(INFORMATION SUPPLIED Opens)

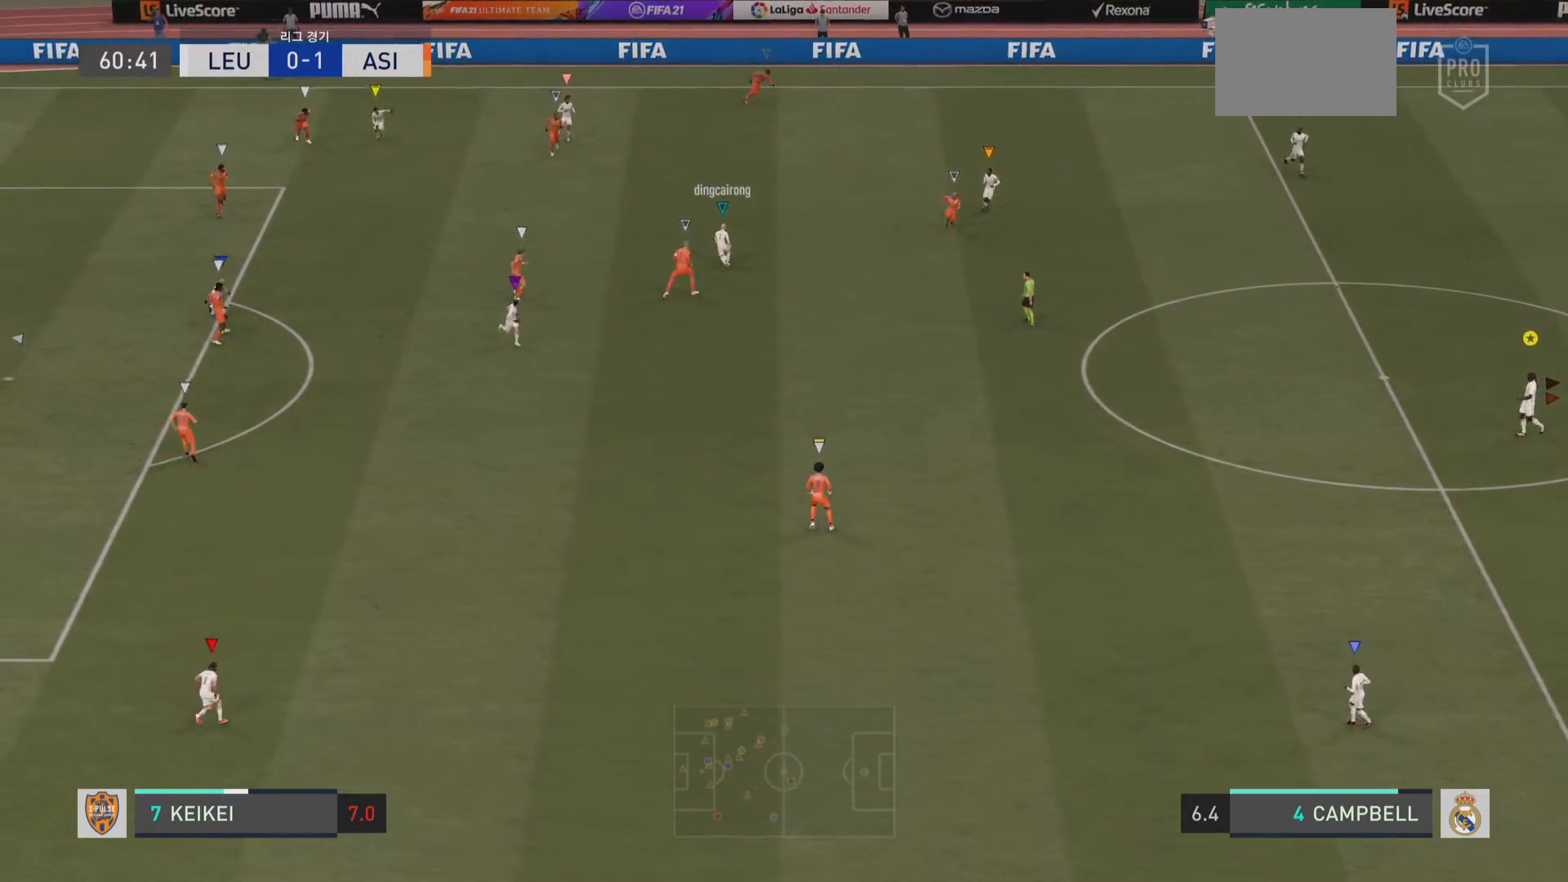
{"buttons": ["L1"], "left_stick": "center", "right_stick": "center", "events": []}
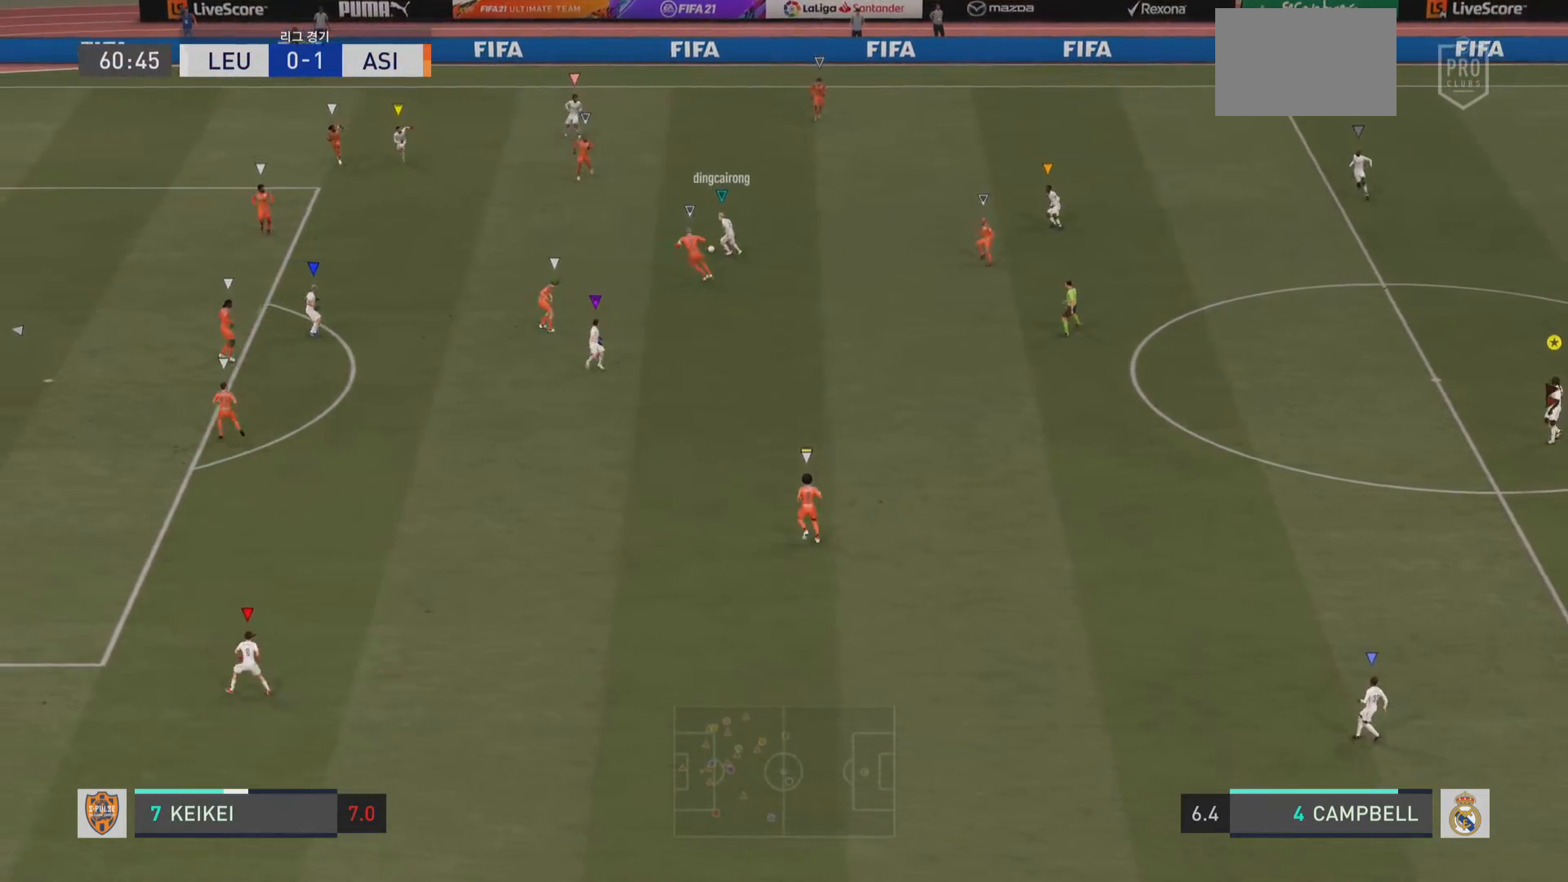
{"buttons": ["L1"], "left_stick": "center", "right_stick": "center", "events": []}
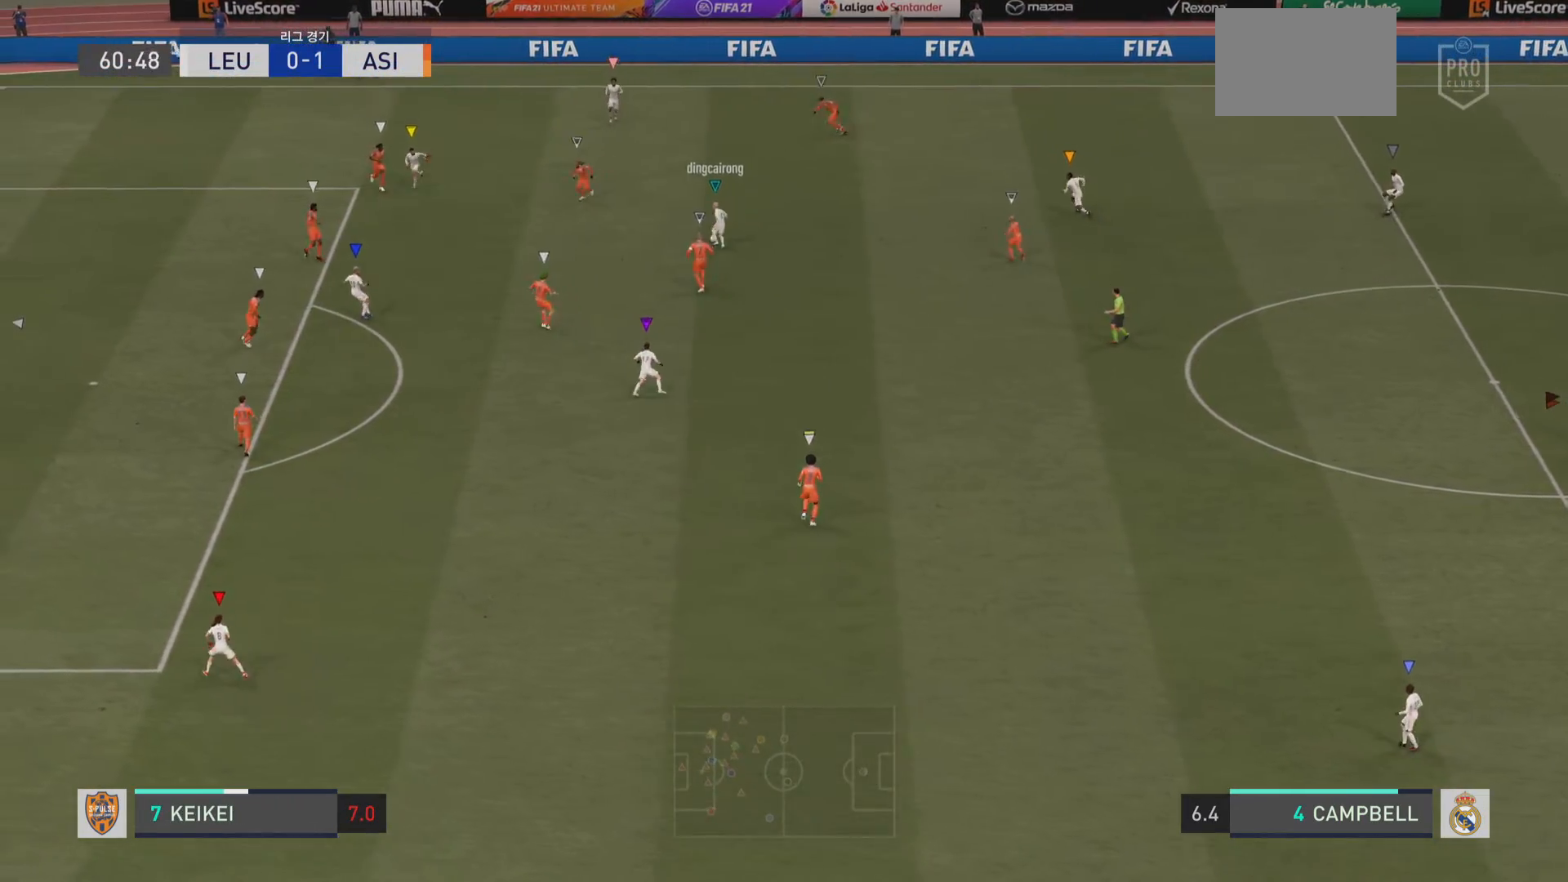
{"buttons": ["L1"], "left_stick": "center", "right_stick": "center", "events": []}
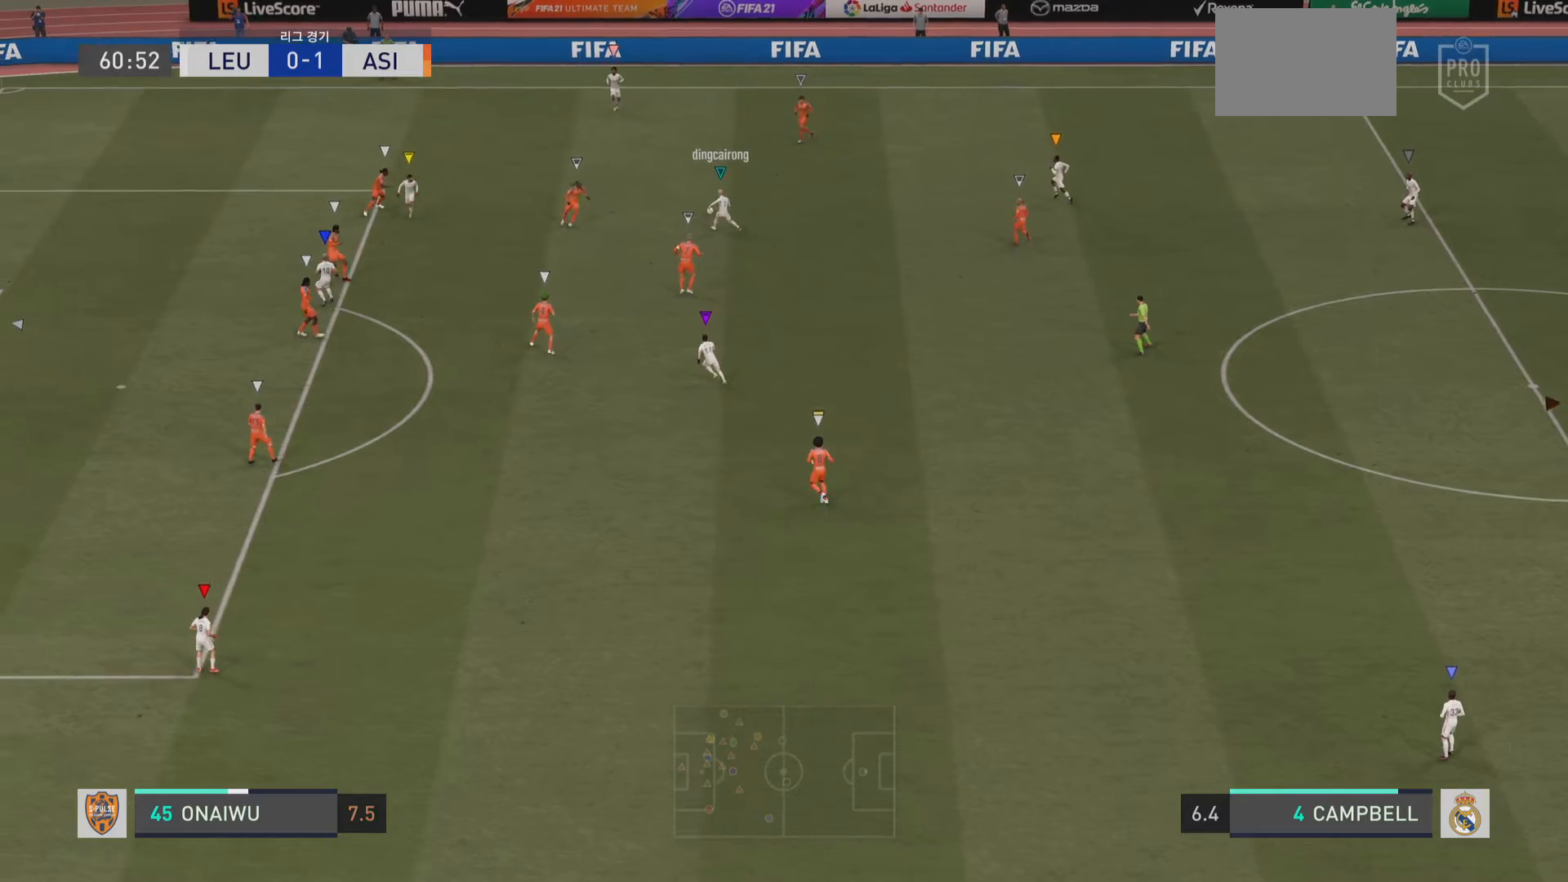
{"buttons": ["L1"], "left_stick": "center", "right_stick": "center", "events": []}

(INFORMATION SUPPLIED Closes)

◆ **WHAT THE TASK ASKS**: The expected result is the data above in exact form, free of pictures.

◆ **SOLUTION TO THIS PROBLEM**:
{"buttons": ["L1"], "left_stick": "center", "right_stick": "center", "events": []}
{"buttons": ["L1"], "left_stick": "center", "right_stick": "center", "events": []}
{"buttons": ["L1"], "left_stick": "center", "right_stick": "center", "events": []}
{"buttons": ["L1"], "left_stick": "center", "right_stick": "center", "events": []}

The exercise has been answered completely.